当時の主要な技術的アプローチは、既存のマニュアル類から必要な情報を類似検索技術によってランキング化し、そのまま取り出すというものでした。しかし、この手法には複数の本質的な課題が存在していました:
- エンタープライズITのデータ管理との連携・追随の困難さ
- マニュアルの品質問題
- 内容が古い
- 説明が分かりにくい
- 重要な情報が記載されていない
これらの課題に対して、野村氏は「コンセプトベース」という技術を開発し、ジャストシステムでの実装を行いました。この取り組みは、人工知能学会10周年記念誌で取り上げられ、「AI支援ナレッジマネジメントの先駆者」として評価されました。
しかし、これらの取り組みにもかかわらず、当時のナレッジマネジメントは期待された成果を十分に上げることができませんでした。野村氏は当時の状況を「本質的な問題が積み残され、ブームは下火になりました」と説明しています。
この経験は、現代のナレッジマネジメントに重要な示唆を与えています。特に、データの更新性、品質管理、実用性の観点から、技術だけでなく運用面も含めた総合的なアプローチの必要性を示唆しています。
トマス・ダベンポート博士の理論から実践への移行が困難だった理由として、野村氏は「日本では、野中郁次郎先生が暗黙知と形式知のスパイラルで知識が発展していくという理論を展開しましたが、実装面での課題が残されていました」と指摘しています。

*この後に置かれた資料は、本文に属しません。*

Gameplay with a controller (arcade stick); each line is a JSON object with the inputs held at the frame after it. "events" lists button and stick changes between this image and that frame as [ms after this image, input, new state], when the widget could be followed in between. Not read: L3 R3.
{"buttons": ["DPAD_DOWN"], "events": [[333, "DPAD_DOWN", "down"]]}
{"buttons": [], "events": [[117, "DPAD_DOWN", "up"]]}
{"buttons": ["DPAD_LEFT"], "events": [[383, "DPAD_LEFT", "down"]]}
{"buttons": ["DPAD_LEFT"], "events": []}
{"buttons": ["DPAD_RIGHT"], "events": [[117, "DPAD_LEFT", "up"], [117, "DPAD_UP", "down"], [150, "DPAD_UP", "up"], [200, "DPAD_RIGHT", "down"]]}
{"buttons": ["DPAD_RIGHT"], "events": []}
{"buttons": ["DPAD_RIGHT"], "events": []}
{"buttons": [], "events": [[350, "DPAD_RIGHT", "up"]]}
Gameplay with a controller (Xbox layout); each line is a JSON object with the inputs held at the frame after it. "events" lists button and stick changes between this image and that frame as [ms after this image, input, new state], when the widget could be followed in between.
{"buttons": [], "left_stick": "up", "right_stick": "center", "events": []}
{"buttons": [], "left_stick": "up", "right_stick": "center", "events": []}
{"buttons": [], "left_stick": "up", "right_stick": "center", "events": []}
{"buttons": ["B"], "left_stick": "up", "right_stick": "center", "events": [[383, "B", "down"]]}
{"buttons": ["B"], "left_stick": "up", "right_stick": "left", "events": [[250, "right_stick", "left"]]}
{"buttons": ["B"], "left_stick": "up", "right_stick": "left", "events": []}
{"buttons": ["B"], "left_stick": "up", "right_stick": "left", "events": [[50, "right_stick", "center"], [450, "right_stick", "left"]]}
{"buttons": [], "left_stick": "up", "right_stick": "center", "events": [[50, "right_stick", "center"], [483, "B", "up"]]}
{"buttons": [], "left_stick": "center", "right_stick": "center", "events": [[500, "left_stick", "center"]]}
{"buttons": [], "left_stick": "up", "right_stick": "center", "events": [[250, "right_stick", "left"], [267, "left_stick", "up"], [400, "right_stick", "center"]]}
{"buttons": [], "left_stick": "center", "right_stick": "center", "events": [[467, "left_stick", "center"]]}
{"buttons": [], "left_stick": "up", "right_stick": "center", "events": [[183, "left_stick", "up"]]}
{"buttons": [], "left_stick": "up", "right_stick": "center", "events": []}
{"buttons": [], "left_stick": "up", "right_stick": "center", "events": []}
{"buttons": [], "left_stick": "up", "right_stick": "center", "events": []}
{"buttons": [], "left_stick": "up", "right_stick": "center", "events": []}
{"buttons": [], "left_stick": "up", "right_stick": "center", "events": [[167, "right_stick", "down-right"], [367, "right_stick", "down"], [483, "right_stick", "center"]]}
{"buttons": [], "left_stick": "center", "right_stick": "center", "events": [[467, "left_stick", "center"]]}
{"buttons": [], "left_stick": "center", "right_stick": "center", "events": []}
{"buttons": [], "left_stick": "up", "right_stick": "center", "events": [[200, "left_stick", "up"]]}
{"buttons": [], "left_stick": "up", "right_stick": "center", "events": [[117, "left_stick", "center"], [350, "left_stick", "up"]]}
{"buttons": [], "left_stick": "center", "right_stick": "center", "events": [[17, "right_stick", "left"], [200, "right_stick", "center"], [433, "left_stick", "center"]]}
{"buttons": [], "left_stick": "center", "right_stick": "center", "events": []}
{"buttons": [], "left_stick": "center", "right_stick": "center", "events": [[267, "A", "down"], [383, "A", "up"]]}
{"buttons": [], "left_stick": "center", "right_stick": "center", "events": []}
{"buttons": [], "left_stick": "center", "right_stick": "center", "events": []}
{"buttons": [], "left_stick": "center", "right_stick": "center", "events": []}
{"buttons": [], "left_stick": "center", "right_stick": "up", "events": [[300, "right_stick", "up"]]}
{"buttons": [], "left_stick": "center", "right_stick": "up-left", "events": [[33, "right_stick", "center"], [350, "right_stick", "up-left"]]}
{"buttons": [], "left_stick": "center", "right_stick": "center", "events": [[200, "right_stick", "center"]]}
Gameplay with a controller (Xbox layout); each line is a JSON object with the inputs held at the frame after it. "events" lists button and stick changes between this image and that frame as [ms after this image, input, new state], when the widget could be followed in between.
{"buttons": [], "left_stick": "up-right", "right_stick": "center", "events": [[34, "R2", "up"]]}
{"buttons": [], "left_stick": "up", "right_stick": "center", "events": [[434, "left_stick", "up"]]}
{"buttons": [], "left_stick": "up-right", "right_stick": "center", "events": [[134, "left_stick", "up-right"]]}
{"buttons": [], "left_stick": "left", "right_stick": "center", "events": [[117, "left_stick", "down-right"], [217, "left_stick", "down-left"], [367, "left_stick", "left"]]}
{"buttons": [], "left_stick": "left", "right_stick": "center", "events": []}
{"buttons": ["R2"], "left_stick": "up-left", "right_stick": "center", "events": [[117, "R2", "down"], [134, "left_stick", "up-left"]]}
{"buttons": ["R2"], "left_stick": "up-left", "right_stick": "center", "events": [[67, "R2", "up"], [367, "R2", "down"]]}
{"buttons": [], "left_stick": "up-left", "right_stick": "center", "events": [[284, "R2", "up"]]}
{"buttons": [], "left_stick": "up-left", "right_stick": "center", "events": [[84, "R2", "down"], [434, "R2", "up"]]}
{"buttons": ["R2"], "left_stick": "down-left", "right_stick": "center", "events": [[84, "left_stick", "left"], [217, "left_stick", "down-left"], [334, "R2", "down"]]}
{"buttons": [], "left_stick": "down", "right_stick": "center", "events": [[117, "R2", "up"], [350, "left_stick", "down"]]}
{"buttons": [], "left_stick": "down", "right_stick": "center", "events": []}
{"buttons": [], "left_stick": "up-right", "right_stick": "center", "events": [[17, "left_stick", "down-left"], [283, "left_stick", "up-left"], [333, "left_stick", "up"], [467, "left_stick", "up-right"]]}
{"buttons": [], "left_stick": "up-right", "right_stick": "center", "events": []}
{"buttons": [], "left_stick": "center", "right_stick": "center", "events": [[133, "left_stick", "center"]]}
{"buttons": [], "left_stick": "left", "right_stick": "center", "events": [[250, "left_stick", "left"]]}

この歴史的な文脈は、現代の生成AI技術による新たなナレッジマネジメントの可能性を考える上で重要な示唆を与えています。過去の課題を踏まえつつ、新技術によってどのようにそれらを解決できるのかという視点が、現代のナレッジマネジメントの発展において crucial となっています。
1.2. 生成AIの急速な進化と可能性
この1年間における生成AIの進化は目覚ましく、特に2024年に入ってからの発展は顕著です。野村氏は「この1年ばかりの間にも、生成AIは急激に進化し、過去の人間のベストプラクティスを参考に創造性さえも発揮したり、並みの人間を遥かに超える翻訳精度、分かり易い簡潔な文章を生成できるようになりました」と指摘しています。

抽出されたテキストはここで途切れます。